Visit https://cohere.com/rerank, register on the page, and apply for usage rights for the Rerank model to obtain the API key.
Setting the Rerank Model in Dataset Search Mode
Access the Rerank settings by navigating to “Datasets -> Create Dataset -> Retrieval Settings”. Besides setting Rerank during dataset creation, you can also Cyberwisdom the Rerank configuration in the settings of an already created dataset, and change the Rerank configuration in the dataset recall mode settings of application arrangement.
Setting the Rerank Model in Dataset Search Mode
TopK: Used to set the number of relevant documents returned after Rerank.
Score Threshold: Used to set the minimum score for relevant documents to be returned after Rerank. After setting the Rerank model, the TopK and Score threshold settings are only effective in the Rerank step.

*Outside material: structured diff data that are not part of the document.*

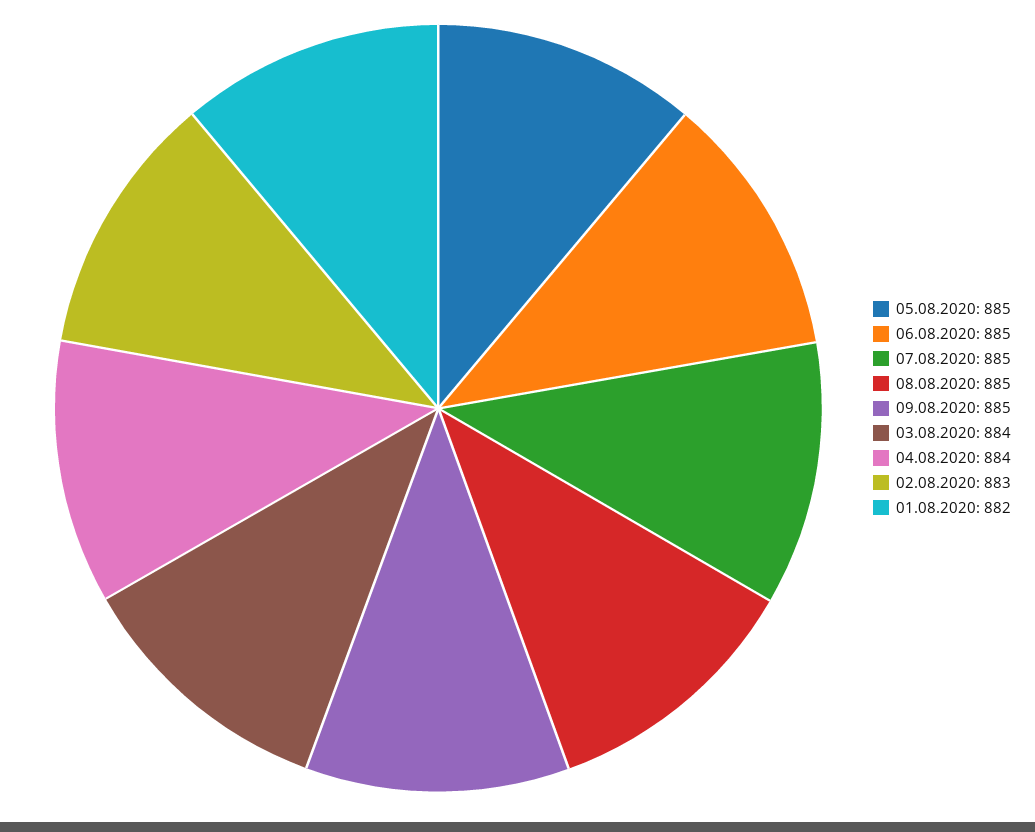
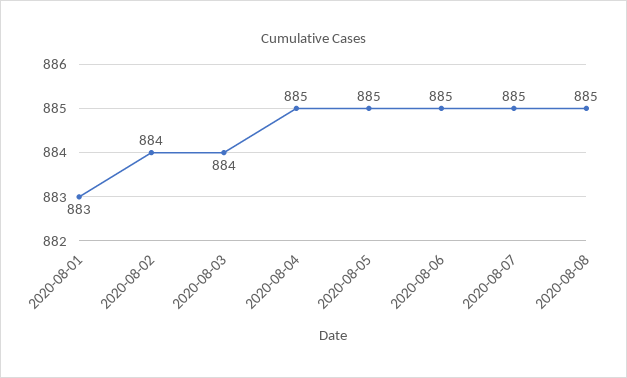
  {
    "05.08.2020": 885,
    "06.08.2020": 885,
    "07.08.2020": 885,
    "08.08.2020": 885,
-   "09.08.2020": 885,
    "03.08.2020": 884,
-   "04.08.2020": 884,
+   "04.08.2020": 885,
-   "02.08.2020": 883,
+   "02.08.2020": 884,
-   "01.08.2020": 882
+   "01.08.2020": 883
  }

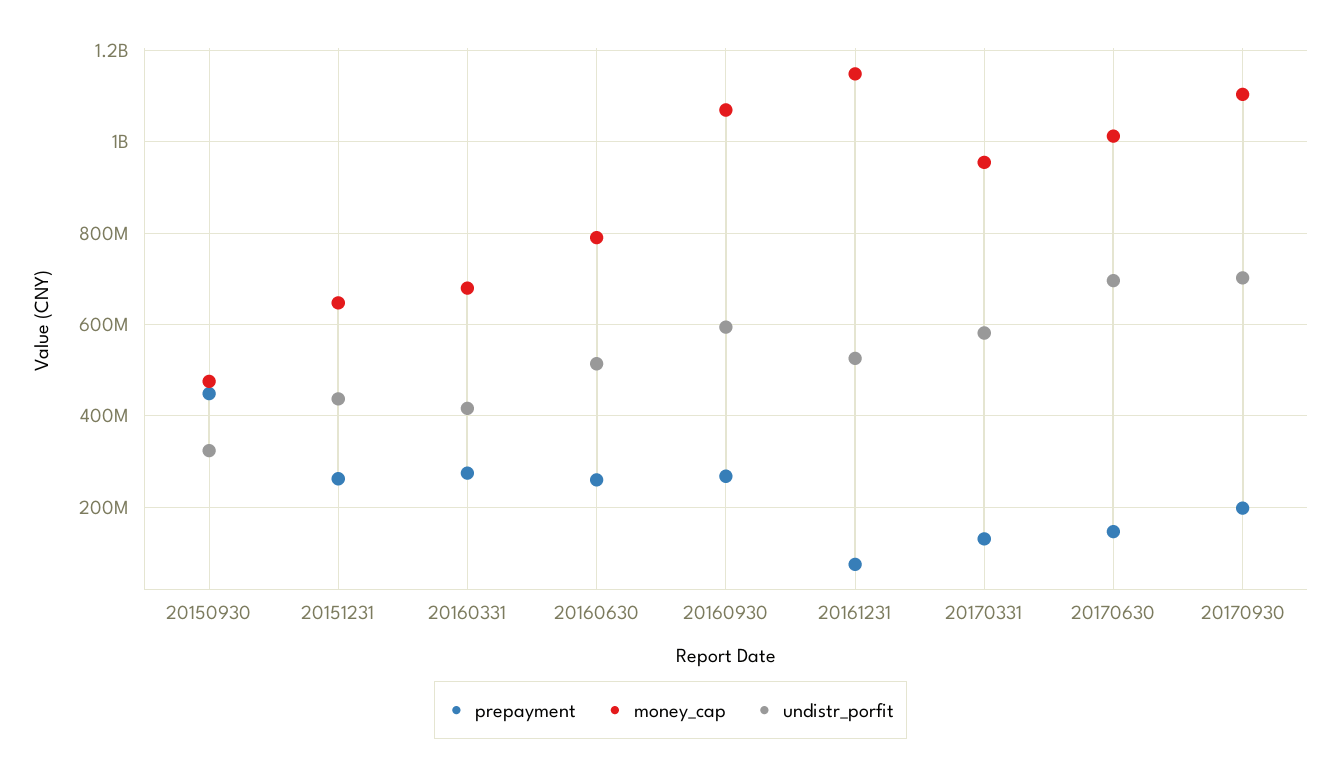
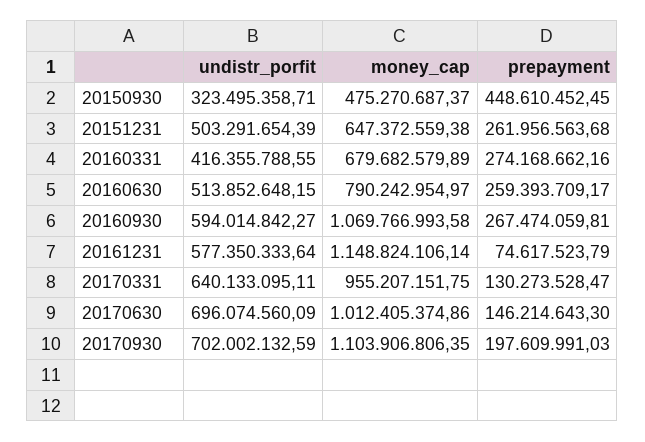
  {
    "prepayment": {
      "20150930": 448610452.45,
      "20151231": 261956563.68,
      "20160331": 274168662.16,
      "20160630": 259393709.17,
      "20160930": 267474059.81,
      "20161231": 74617523.79,
      "20170331": 130273528.47,
      "20170630": 146214643.3,
      "20170930": 197609991.03
    },
    "money_cap": {
      "20150930": 475270687.37,
      "20151231": 647372559.38,
      "20160331": 679682579.89,
      "20160630": 790242954.97,
      "20160930": 1069766993.58,
      "20161231": 1148824106.14,
      "20170331": 955207151.75,
      "20170630": 1012405374.86,
      "20170930": 1103906806.35
    },
    "undistr_porfit": {
      "20150930": 323495358.71,
-     "20151231": 440000000,
+     "20151231": 503291654.39,
      "20160331": 416355788.55,
      "20160630": 513852648.15,
      "20160930": 594014842.27,
-     "20161231": 520000000,
+     "20161231": 577350333.64,
-     "20170331": 580000000,
+     "20170331": 640133095.11,
      "20170630": 696074560.09,
      "20170930": 702002132.59
    }
  }

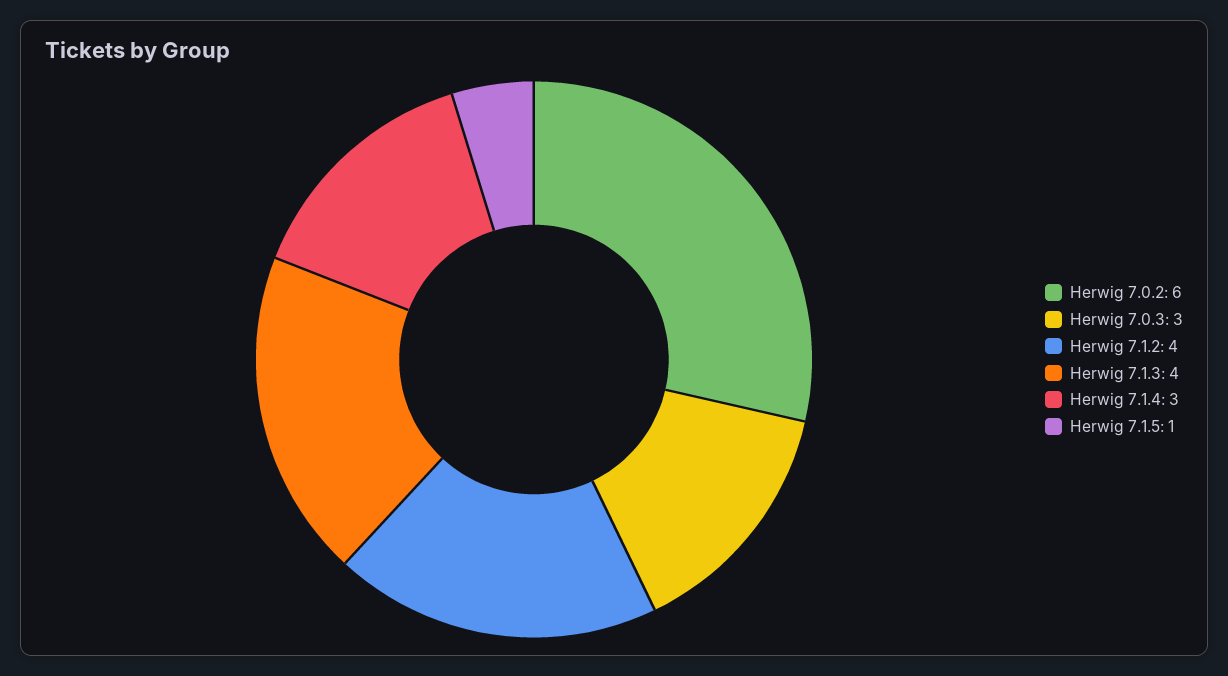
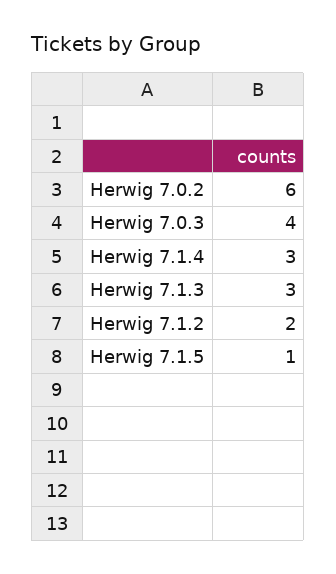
  {
    "Herwig 7.0.2": 6,
-   "Herwig 7.0.3": 3,
+   "Herwig 7.0.3": 4,
-   "Herwig 7.1.2": 4,
+   "Herwig 7.1.2": 2,
-   "Herwig 7.1.3": 4,
+   "Herwig 7.1.3": 3,
    "Herwig 7.1.4": 3,
    "Herwig 7.1.5": 1
  }

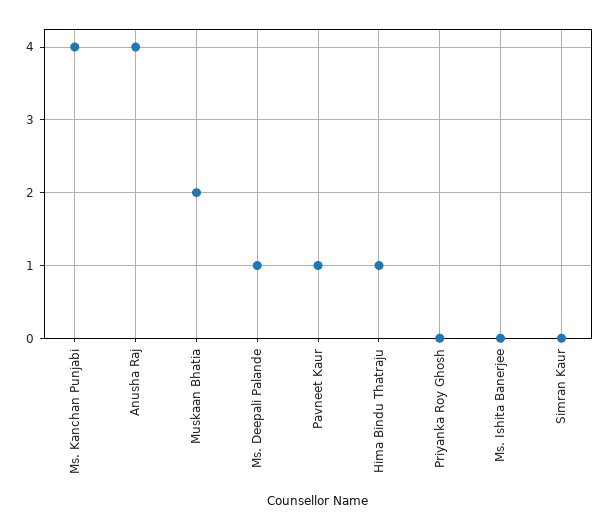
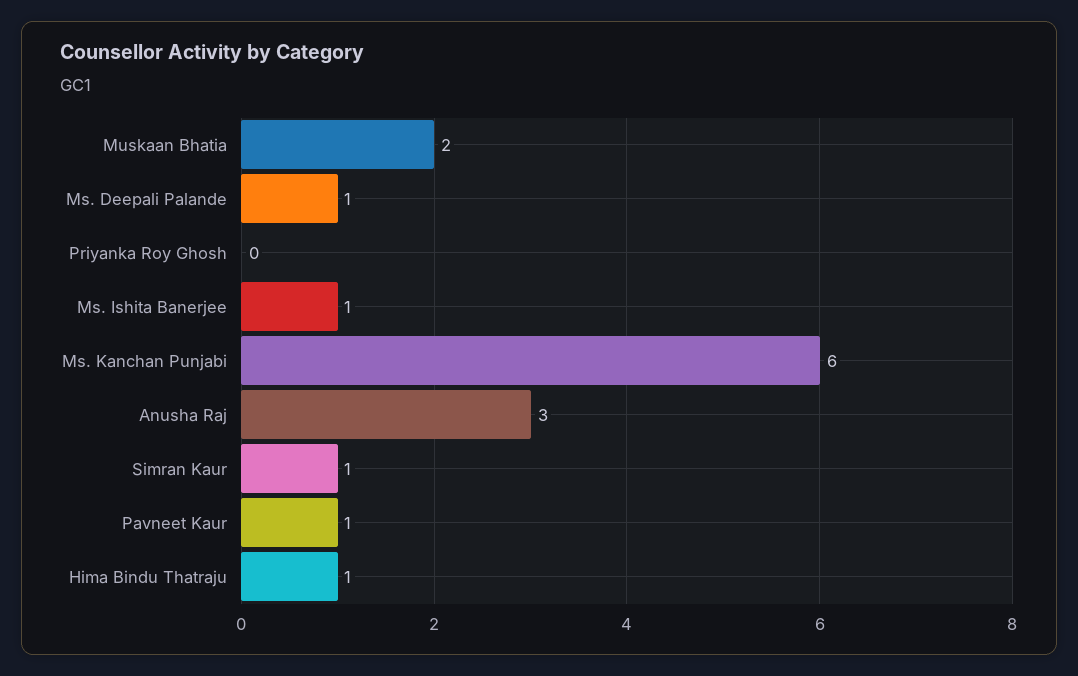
  {
-   "Ms. Kanchan Punjabi": 4,
+   "Ms. Kanchan Punjabi": 6,
-   "Anusha Raj": 4,
+   "Anusha Raj": 3,
    "Muskaan Bhatia": 2,
    "Ms. Deepali Palande": 1,
    "Pavneet Kaur": 1,
    "Hima Bindu Thatraju": 1,
    "Priyanka Roy Ghosh": 0,
-   "Ms. Ishita Banerjee": 0,
+   "Ms. Ishita Banerjee": 1,
-   "Simran Kaur": 0
+   "Simran Kaur": 1
  }

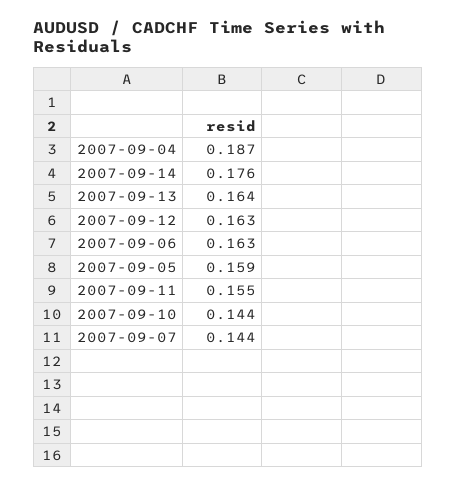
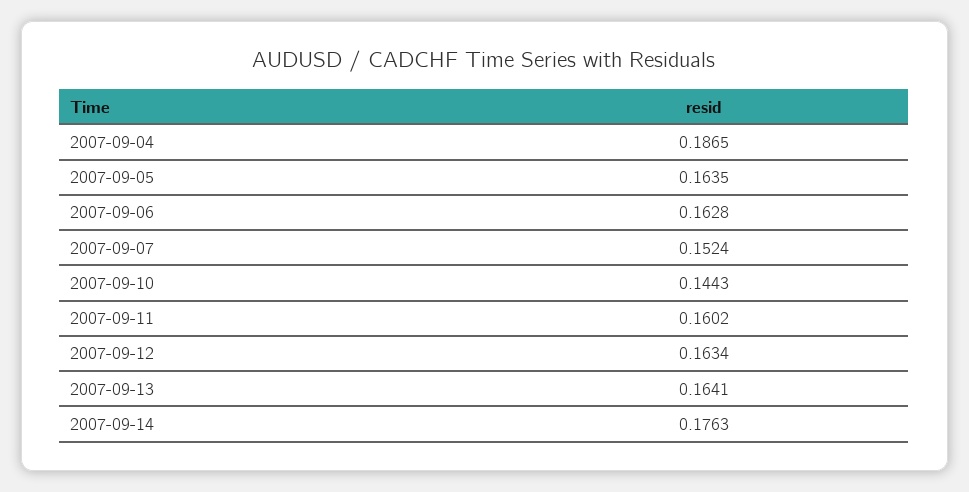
  {
    "2007-09-04": 0.1865,
    "2007-09-14": 0.1763,
    "2007-09-13": 0.1641,
    "2007-09-12": 0.1634,
    "2007-09-06": 0.1628,
-   "2007-09-05": 0.159,
+   "2007-09-05": 0.1635,
-   "2007-09-11": 0.155,
+   "2007-09-11": 0.1602,
    "2007-09-10": 0.1443,
-   "2007-09-07": 0.144
+   "2007-09-07": 0.1524
  }

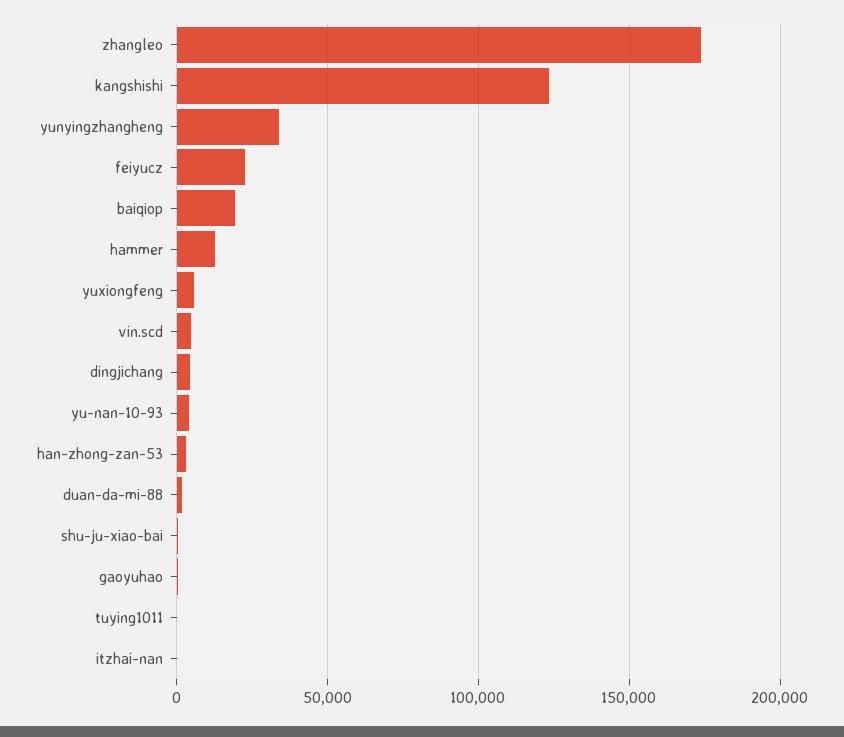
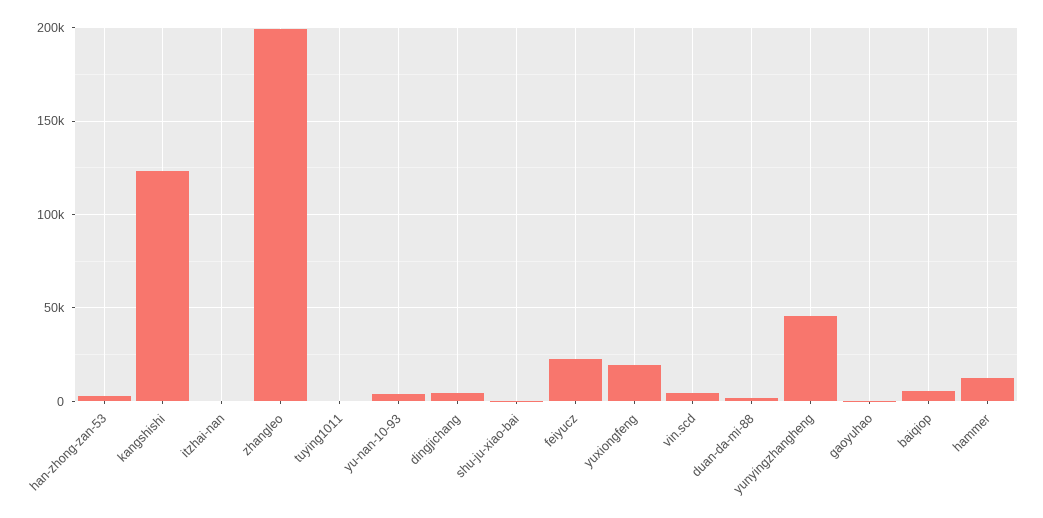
  {
-   "zhangleo": 175000,
+   "zhangleo": 200000,
    "kangshishi": 125000,
-   "yunyingzhangheng": 35000,
+   "yunyingzhangheng": 45000,
    "feiyucz": 25000,
-   "baiqiop": 20000,
+   "baiqiop": 5000,
    "hammer": 15000,
-   "yuxiongfeng": 5000,
+   "yuxiongfeng": 20000,
    "vin.scd": 5000,
    "dingjichang": 5000,
    "yu-nan-10-93": 5000,
    "han-zhong-zan-53": 5000,
    "duan-da-mi-88": 0,
    "shu-ju-xiao-bai": 0,
    "gaoyuhao": 0,
    "tuying1011": 0,
    "itzhai-nan": 0
  }

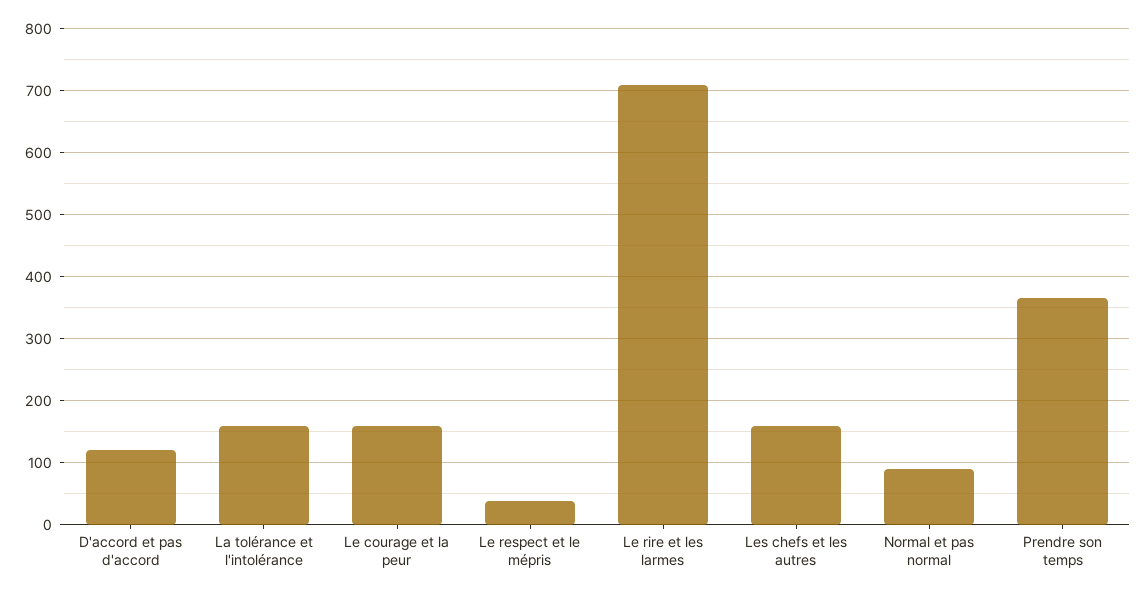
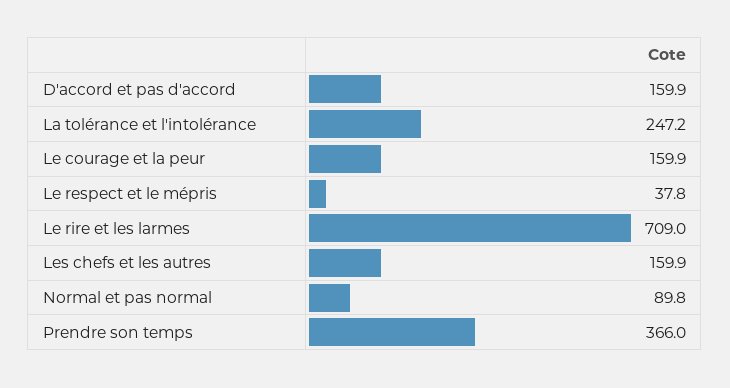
  {
-   "D'accord et pas d'accord": 120,
+   "D'accord et pas d'accord": 159.9,
-   "La tolérance et l'intolérance": 160,
+   "La tolérance et l'intolérance": 247.2,
    "Le courage et la peur": 159.9,
    "Le respect et le mépris": 37.8,
    "Le rire et les larmes": 709,
    "Les chefs et les autres": 159.9,
    "Normal et pas normal": 89.8,
    "Prendre son temps": 366
  }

Setting the Rerank Model in Multi-path retrieval
Recall Mode Enable the Rerank model by setting it to Multi-path retrieval mode in the “Prompt Engineering -> Context -> Settings” page.
Explanation of Multi-path retrieval Mode:
Setting the Rerank Model in Multi-path retrieval
Retrieval
When users build knowledge base Q&A AI applications, if multiple datasets are associated within the application, Cyberwisdom supports two retrieval modes: N-to-1 retrieval and Multi-path retrieval.
Retrieval Settings
Retrieval Settings
N-to-1 Retrieval
Based on user intent and dataset description, the Agent independently determines and selects the most matching single dataset for querying relevant text. This mode is suitable for applications with distinct datasets and a smaller number of datasets. N-to-1 retrieval relies on the model's inference capability to choose the most relevant dataset based on user intent. When inferring the dataset, the dataset serves as a tool for the Agent, chosen through intent inference; the tool description is essentially the dataset description.
When users upload datasets, the system automatically creates a summary description of each dataset. To achieve the best retrieval results in this mode, you can view the system-generated summary description under “Datasets -> Settings -> Dataset Description” and check if this content clearly summarizes the dataset's content.
Here is the technical flowchart for N-to-1 retrieval:
N-to-1 Retrieval
Therefore, this mode's recall effectiveness can be impacted when there are too many datasets or when the dataset descriptions lack sufficient distinction. This mode is more suitable for applications with fewer datasets.
Tip: OpenAI Function Call already supports multiple tool calls, and Cyberwisdom plans to upgrade this mode to "N-to-M retrieval" in future versions.
Multi-path Retrieval
Based on user intent, this mode matches all datasets simultaneously, queries relevant text segments from multiple datasets, and after a re-ranking step, selects the best results matching the user's question from the multi-path query results. Configuring the Rerank model API is required. In Multi-path retrieval mode, the search engine retrieves text content related to the user's query from all datasets associated with the application, merges the results from multi-path recall, and re-ranks the retrieved documents semantically using the Rerank model.
In Multi-path retrieval mode, configuring the Rerank model is necessary. How to configure the Rerank model: 🔗
Here is the technical flowchart for Multi-path retrieval:
Multi-path retrieval
As Multi-path retrieval does not rely on the model's inferencing capability or dataset descriptions, this mode can achieve higher quality recall results in multi-dataset searches. Additionally, incorporating the Rerank step can effectively improve document recall. Therefore, when creating a knowledge base Q&A application associated with multiple datasets, we recommend configuring the retrieval mode as Multi-path retrieval.